A Native American elder once described his own inner struggles in this manner: ‘Inside of me there are two dogs. One of the dogs is mean and evil. The other dog is good. The mean dog fights the good dog all the time.’ When asked which dog wins, he reflected for a moment and replied, ‘The one I feed the most.’ –George Benard Shaw
I’m just going to say it…I was a mischievous child. No, really, I was! Not mean or malicious…but I had ‘an ornery streak a mile wide’ as my mother put it.
I think it came to me honestly. No, it didn’t come from my mother or father, but from my Aunt Sue. Many the times my mother would get angry at me for being impish and call me Sue instead of Sonia. (Not that I minded that one bit!)

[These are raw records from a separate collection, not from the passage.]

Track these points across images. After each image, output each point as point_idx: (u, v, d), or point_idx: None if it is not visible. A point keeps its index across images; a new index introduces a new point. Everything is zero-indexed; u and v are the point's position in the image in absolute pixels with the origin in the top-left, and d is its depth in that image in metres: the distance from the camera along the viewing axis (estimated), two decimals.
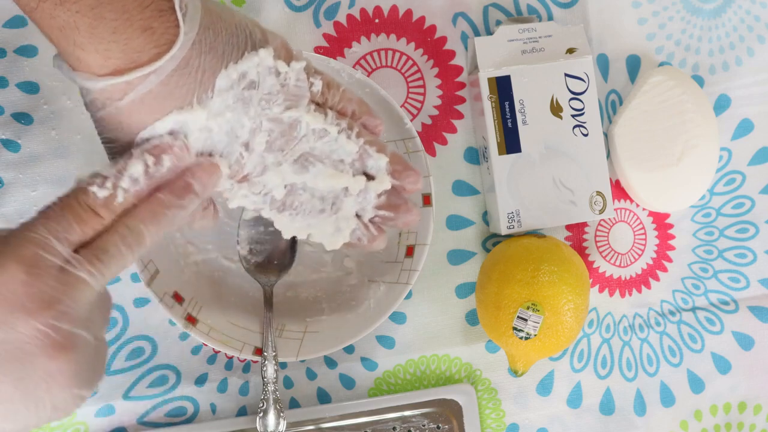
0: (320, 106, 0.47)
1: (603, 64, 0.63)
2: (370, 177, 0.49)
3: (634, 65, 0.64)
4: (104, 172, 0.40)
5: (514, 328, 0.56)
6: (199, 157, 0.43)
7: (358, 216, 0.49)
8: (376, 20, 0.61)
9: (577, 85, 0.59)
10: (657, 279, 0.64)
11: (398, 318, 0.62)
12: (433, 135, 0.62)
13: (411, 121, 0.58)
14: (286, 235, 0.48)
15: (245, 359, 0.61)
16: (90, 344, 0.38)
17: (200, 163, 0.43)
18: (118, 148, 0.42)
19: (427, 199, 0.58)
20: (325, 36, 0.61)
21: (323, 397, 0.62)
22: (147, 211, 0.40)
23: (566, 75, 0.59)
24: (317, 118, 0.46)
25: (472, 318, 0.63)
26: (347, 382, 0.62)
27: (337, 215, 0.49)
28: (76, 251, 0.38)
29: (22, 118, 0.59)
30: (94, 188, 0.39)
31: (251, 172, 0.45)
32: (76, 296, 0.37)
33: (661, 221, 0.65)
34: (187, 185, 0.42)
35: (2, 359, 0.35)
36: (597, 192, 0.60)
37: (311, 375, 0.62)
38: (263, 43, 0.44)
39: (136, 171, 0.40)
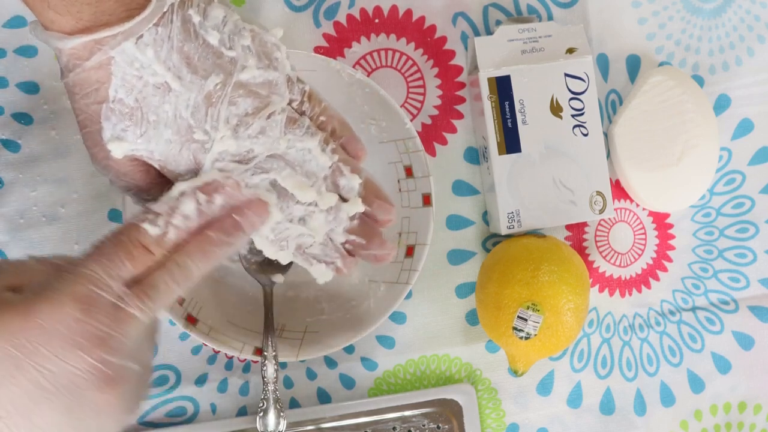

Let me give you an example. At bedtime, I would go to my mother and kiss her goodnight. Now, I’m sure at the beginning, I had every intention of merely kissing her on the cheek, but for some reason, one night, instead of kissing her…I licked her glasses.
Boy oh boy, did this make my mother mad! She would come up out of her chair and I would run, laughing all the way to bed. When she’d come into my room, I would try my best to straighten up and look as innocent and repentant as possible. I’d hold my arms out and beg for one more chance, but no, once a night was all she would tolerate. It didn’t matter how much I begged or pled temporary insanity (at this age, “the Devil made me do it” was probably the excuse of choice)…she wasn’t “born yesterday” as she loved to tell me. And so, I would go to bed, very indignant, with pretend “hurt feelings” because my mother didn’t trust me enough to let me kiss her goodnight.
Now before anyone starts feeling so bad for my mother let me assure you that I have been paid back twice fold. You see, there is such a thing as “the Mother’s curse.” In the words of Bill Cosby, “I hope when you grow up and get married that you have a child that acts exactly like you!”
Believe me…it works!
You know, even as a child, I knew what I was doing was wrong. It really did upset my mom when I did it. And even though I would have the best of intentions the next night, something would come over me and I couldn’t resist. Or…I wouldn’t resist.
Oh, the more things change, the more they stay the same. Do you remember in Romans 7:15, when Paul said “I do not understand what I do? For what I want to do, I do not do, but what I hate I do.”
Oh, I can so totally relate to that. I have such good intentions. But then why do I do the exact opposite? Why do I continue to struggle to control my thoughts, actions, deeds?
I don’t know the answer. I’m not sure Paul did either…except to say, “…when I want to do good, evil is right there with me…what a wretched man I am? Who will rescue me from this body of death? Thanks be to God-through Jesus Christ our Lord!”
Thankfully we have a God of forgiveness…of understanding. A God who knows we struggle constantly to do what if right and just. A God waiting for us to come to him and lay our struggles down…and just be…just be quiet and be in His presence. For the more time we spend with Him, the more like Him we will become.
I have to tell you…this year, while celebrating Christmas at my mother’s house, while Jim was taking the above picture of us, I had an overwhelming urge to lick her glasses again. I really did! You’ll be happy to know I was able to resist the urge…maybe there is hope for me yet!